Required action: Continue the article on Matthew Parris's column about assisted suicide, picking up after its last sentence.

Granny really is a burden, and ought to accept she must be killed in order to save the state some cash.
That is the outrageous proposal from Matthew Parris, a former Tory MP who wrote in the nominally conservative Times newspaper last week that “it will be a healthy development” for the old and infirm not just to consider undergoing assisted suicide, but to be “urged” to do so.
His article came shortly after Labour leader Sir Keir Starmer said he will push to legalise assisted suicide if—or, rather, when—he wins the next general election.
Parris has given sharp focus to an issue that has been quietly gaining momentum in British politics. During the Covid lockdown citizens were advised “don’t kill Granny,” even as elderly hospital patients reported receiving bullish medical requests about them signing “Do Not Resuscitate” forms (DNRs).
Alistair Thompson, a spokesman for Care Not Killing, which campaigns for improved palliative care and against assisted suicide, told The European Conservative that the narrative running through Parris’s article “shows the spirit of the 1930s eugenics movement lives on and can be pushed by someone who claims to be progressive.”
In his revoltingly life-denying column, Parris wrote:
I don’t dispute the objectors’ belief that once assisted dying becomes normalised we will become more apt to ask ourselves for how much longer we can justify the struggle. Is life still giving us more pleasure than pain? How much is all this costing relatives and the health service? How much of a burden are we placing on those who love us? How much of a burden are we placing upon ourselves? We will notice others asking themselves these questions and we’ll feel empowered by changing social norms to ask them ourselves. Discussion will become more open. It will become common practice to pose this question without embarrassment, and to weigh the answer up.
In a doubling-down article for the supposedly ‘conservative’ Spectator magazine, he added that assisted suicide “is not a novel desire” and accepted that it is rooted in “Darwinian” thinking.
“All credit to Matthew Parris for making the honest case for assisted suicide,” responded Danny Kruger of the New Conservatives group of MPs in a sarcastic post on X. He joked that the bodies of those who believed themselves too burdensome could perhaps “then be turned into green energy? A modest proposal,” Kruger tweeted, referencing Jonathan Swift’s 1729 satirical essay that suggested the starving Irish solve their problems by selling their children to be eaten.

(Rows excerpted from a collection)
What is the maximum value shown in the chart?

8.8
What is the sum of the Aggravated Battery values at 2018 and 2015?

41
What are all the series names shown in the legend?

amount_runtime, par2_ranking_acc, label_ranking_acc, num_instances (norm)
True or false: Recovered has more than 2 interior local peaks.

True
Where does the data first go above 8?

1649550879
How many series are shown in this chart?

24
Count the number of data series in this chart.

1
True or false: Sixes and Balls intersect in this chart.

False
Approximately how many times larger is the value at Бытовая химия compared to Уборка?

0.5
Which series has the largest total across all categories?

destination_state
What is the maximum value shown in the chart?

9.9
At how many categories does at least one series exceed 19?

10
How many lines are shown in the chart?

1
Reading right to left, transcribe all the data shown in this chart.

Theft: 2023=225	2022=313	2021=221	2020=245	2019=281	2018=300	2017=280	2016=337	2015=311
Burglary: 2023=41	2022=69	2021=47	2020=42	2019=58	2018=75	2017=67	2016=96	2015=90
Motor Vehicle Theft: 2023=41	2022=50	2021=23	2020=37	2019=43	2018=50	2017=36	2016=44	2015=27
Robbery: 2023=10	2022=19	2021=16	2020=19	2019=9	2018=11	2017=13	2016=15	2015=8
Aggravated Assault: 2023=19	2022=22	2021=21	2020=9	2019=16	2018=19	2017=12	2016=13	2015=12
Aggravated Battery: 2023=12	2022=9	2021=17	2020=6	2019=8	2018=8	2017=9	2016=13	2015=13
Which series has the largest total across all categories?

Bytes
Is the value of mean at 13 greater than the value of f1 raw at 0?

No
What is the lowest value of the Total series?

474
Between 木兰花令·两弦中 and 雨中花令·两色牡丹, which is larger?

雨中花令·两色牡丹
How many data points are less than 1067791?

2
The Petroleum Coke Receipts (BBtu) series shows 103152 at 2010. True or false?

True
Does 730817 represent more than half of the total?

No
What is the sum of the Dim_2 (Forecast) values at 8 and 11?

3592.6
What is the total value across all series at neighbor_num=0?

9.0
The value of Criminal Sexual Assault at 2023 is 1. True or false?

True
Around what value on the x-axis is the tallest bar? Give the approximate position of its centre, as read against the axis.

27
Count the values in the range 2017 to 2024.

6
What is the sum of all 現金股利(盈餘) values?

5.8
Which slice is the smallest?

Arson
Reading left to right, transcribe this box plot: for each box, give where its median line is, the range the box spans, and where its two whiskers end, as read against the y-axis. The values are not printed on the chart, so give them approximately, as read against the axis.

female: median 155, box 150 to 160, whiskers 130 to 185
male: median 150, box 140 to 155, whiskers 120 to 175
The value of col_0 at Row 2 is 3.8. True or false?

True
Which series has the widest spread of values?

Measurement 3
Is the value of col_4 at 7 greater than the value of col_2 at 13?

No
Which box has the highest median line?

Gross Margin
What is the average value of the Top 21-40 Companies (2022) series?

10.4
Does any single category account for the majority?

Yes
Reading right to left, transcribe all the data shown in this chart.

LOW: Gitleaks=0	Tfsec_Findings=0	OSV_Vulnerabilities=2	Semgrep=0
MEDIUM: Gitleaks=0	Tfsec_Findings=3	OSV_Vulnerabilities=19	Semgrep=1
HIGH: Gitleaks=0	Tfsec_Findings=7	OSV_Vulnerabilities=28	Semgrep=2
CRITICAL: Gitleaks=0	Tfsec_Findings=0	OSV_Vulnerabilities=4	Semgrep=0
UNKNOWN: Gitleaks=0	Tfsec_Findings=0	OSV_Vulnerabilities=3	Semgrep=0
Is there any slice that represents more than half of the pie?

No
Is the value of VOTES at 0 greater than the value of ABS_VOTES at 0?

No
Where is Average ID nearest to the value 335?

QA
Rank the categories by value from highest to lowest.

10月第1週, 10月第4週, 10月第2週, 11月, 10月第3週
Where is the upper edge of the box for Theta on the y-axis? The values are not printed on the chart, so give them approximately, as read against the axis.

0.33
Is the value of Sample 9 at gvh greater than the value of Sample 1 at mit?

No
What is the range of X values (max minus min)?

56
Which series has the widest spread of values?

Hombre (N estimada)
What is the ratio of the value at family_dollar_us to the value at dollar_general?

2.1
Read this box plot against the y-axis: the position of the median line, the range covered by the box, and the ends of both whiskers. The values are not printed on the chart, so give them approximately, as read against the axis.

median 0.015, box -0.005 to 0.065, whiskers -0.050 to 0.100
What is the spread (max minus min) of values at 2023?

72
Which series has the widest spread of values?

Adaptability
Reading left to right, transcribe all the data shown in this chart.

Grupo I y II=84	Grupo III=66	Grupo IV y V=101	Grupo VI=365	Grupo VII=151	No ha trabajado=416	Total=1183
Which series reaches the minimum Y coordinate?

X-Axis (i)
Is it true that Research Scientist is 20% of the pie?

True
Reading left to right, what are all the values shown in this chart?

Result of this task:
Dominic Cummings, who for some time served as former prime minister Boris Johnson’s chief aide, added that it was “on brand that a pundit bang in the heart of [the] Tory Establishment now campaigns to kill old people to save £.”
It’s a logical development for the rancid [Conservative] party—anti-growth, higher taxes, let out the worst criminals … cheer on the trans child abuse madness, collapse emergency health system—then when youre about to be destroyed by voters tell them the old must be killed to save taxes for the Tory rentiers.
Care Not Killing’s Thompson told this publication that while Parris’ argument is “appalling,” in that it “pushes a chilling and well-worn narrative that says some lives are simply not worth living, because of age, disability or illness and therefore should be ended,” it is by no means unique.
Indeed only a couple of years ago two Scottish academics published a paper on the economics of so-called assisted dying [and] highlighted the savings to health budgets if the law was changed. In the same paper, the academics also claimed that another benefit would be increased organ harvesting from those whose lives were ended.
While just last year a senior politician in Guernsey echoed an economic argument for assisted dying, suggesting there could be “considerable savings … if assisted dying was to be introduced here in the island.”
Labour is gunning to push this approach to the forefront—though likely not with Parris’ level of directness—when it gains power at the next election, while the Tories have already signalled they will take a back seat on the issue.